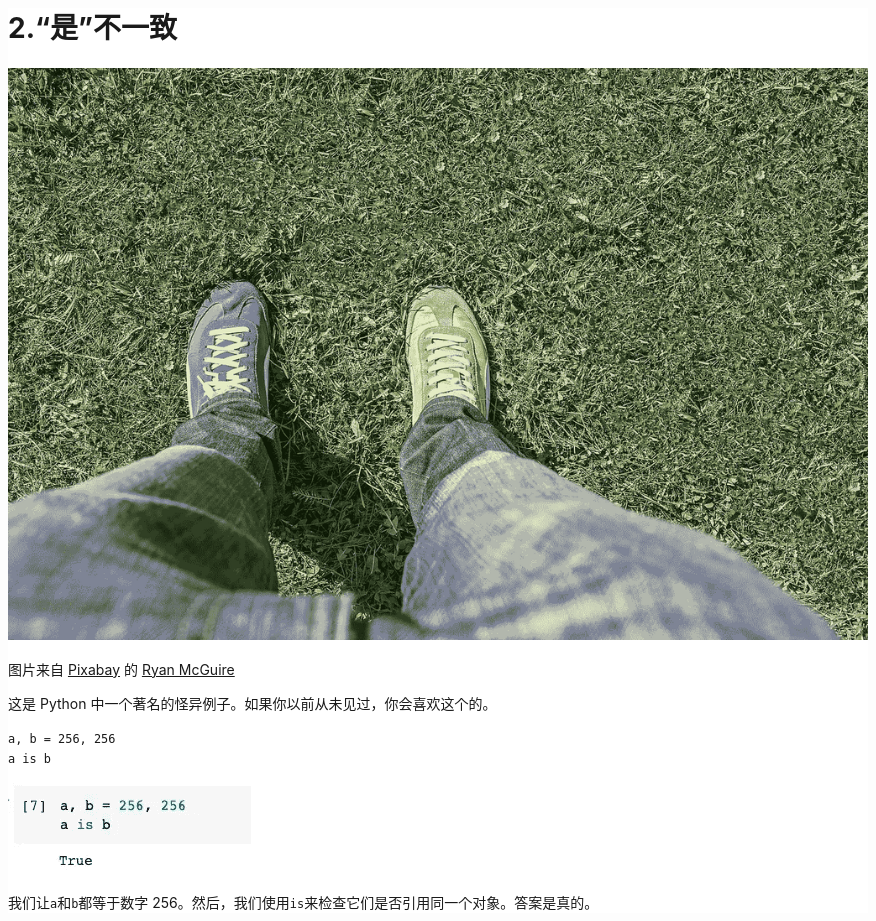 # 2.“是”不一致

![](img/442e966b37a3ff504eb621193c76e68d.png)

图片来自 [Pixabay](https://pixabay.com/?utm_source=link-attribution&utm_medium=referral&utm_campaign=image&utm_content=362182) 的 [Ryan McGuire](https://pixabay.com/users/ryanmcguire-123690/?utm_source=link-attribution&utm_medium=referral&utm_campaign=image&utm_content=362182)

这是 Python 中一个著名的怪异例子。如果你以前从未见过，你会喜欢这个的。

```
a, b = 256, 256
a is b
```

![](img/492dfd5efd72f472c395ac4d84c51866.png)

我们让`a`和`b`都等于数字 256。然后，我们使用`is`来检查它们是否引用同一个对象。答案是真的。
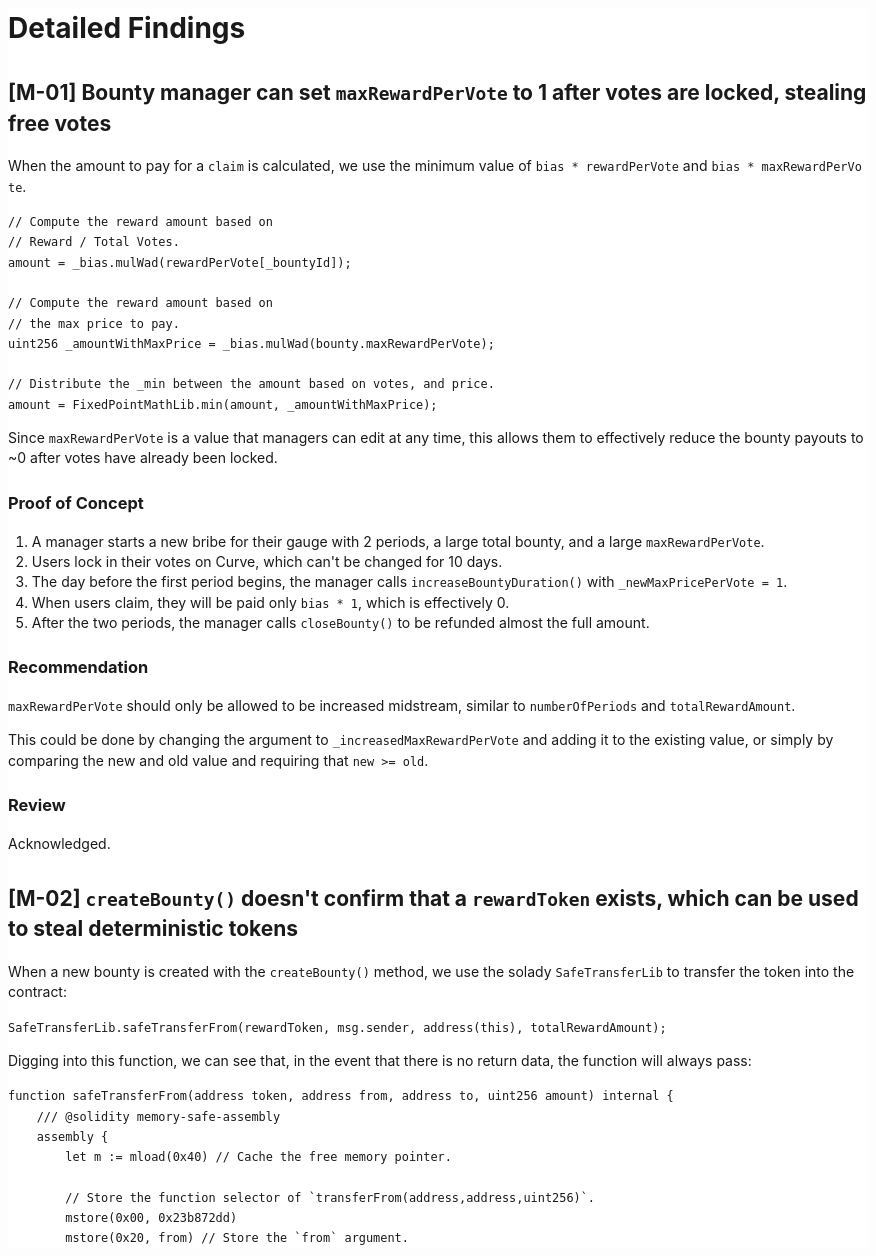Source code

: # Detailed Findings

## [M-01] Bounty manager can set `maxRewardPerVote` to 1 after votes are locked, stealing free votes

When the amount to pay for a `claim` is calculated, we use the minimum value of `bias * rewardPerVote` and `bias * maxRewardPerVote`.
```solidity
// Compute the reward amount based on
// Reward / Total Votes.
amount = _bias.mulWad(rewardPerVote[_bountyId]);

// Compute the reward amount based on
// the max price to pay.
uint256 _amountWithMaxPrice = _bias.mulWad(bounty.maxRewardPerVote);

// Distribute the _min between the amount based on votes, and price.
amount = FixedPointMathLib.min(amount, _amountWithMaxPrice);
```

Since `maxRewardPerVote` is a value that managers can edit at any time, this allows them to effectively reduce the bounty payouts to ~0 after votes have already been locked.

### Proof of Concept

1) A manager starts a new bribe for their gauge with 2 periods, a large total bounty, and a large `maxRewardPerVote`.
2) Users lock in their votes on Curve, which can't be changed for 10 days.
3) The day before the first period begins, the manager calls `increaseBountyDuration()` with `_newMaxPricePerVote = 1`.
4) When users claim, they will be paid only `bias * 1`, which is effectively 0.
5) After the two periods, the manager calls `closeBounty()` to be refunded almost the full amount.

### Recommendation

`maxRewardPerVote` should only be allowed to be increased midstream, similar to `numberOfPeriods` and `totalRewardAmount`.

This could be done by changing the argument to `_increasedMaxRewardPerVote` and adding it to the existing value, or simply by comparing the new and old value and requiring that `new >= old`.

### Review

Acknowledged.

## [M-02] `createBounty()` doesn't confirm that a `rewardToken` exists, which can be used to steal deterministic tokens

When a new bounty is created with the `createBounty()` method, we use the solady `SafeTransferLib` to transfer the token into the contract:
```solidity
SafeTransferLib.safeTransferFrom(rewardToken, msg.sender, address(this), totalRewardAmount);
```
Digging into this function, we can see that, in the event that there is no return data, the function will always pass:
```solidity
function safeTransferFrom(address token, address from, address to, uint256 amount) internal {
    /// @solidity memory-safe-assembly
    assembly {
        let m := mload(0x40) // Cache the free memory pointer.

        // Store the function selector of `transferFrom(address,address,uint256)`.
        mstore(0x00, 0x23b872dd)
        mstore(0x20, from) // Store the `from` argument.
```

+===+

▶ _Assignment_: Up to and including the line that contains "2) Users lock", print the records above exactly from their first line, without any pictures.

▶ _Task solution_:
 # 2.“是”不一致

![](img/442e966b37a3ff504eb621193c76e68d.png)

图片来自 [Pixabay](https://pixabay.com/?utm_source=link-attribution&utm_medium=referral&utm_campaign=image&utm_content=362182) 的 [Ryan McGuire](https://pixabay.com/users/ryanmcguire-123690/?utm_source=link-attribution&utm_medium=referral&utm_campaign=image&utm_content=362182)

这是 Python 中一个著名的怪异例子。如果你以前从未见过，你会喜欢这个的。

```
a, b = 256, 256
a is b
```

![](img/492dfd5efd72f472c395ac4d84c51866.png)

我们让`a`和`b`都等于数字 256。然后，我们使用`is`来检查它们是否引用同一个对象。答案是真的。
Source code

: # Detailed Findings

## [M-01] Bounty manager can set `maxRewardPerVote` to 1 after votes are locked, stealing free votes

When the amount to pay for a `claim` is calculated, we use the minimum value of `bias * rewardPerVote` and `bias * maxRewardPerVote`.
```solidity
// Compute the reward amount based on
// Reward / Total Votes.
amount = _bias.mulWad(rewardPerVote[_bountyId]);

// Compute the reward amount based on
// the max price to pay.
uint256 _amountWithMaxPrice = _bias.mulWad(bounty.maxRewardPerVote);

// Distribute the _min between the amount based on votes, and price.
amount = FixedPointMathLib.min(amount, _amountWithMaxPrice);
```

Since `maxRewardPerVote` is a value that managers can edit at any time, this allows them to effectively reduce the bounty payouts to ~0 after votes have already been locked.

### Proof of Concept

1) A manager starts a new bribe for their gauge with 2 periods, a large total bounty, and a large `maxRewardPerVote`.
2) Users lock in their votes on Curve, which can't be changed for 10 days.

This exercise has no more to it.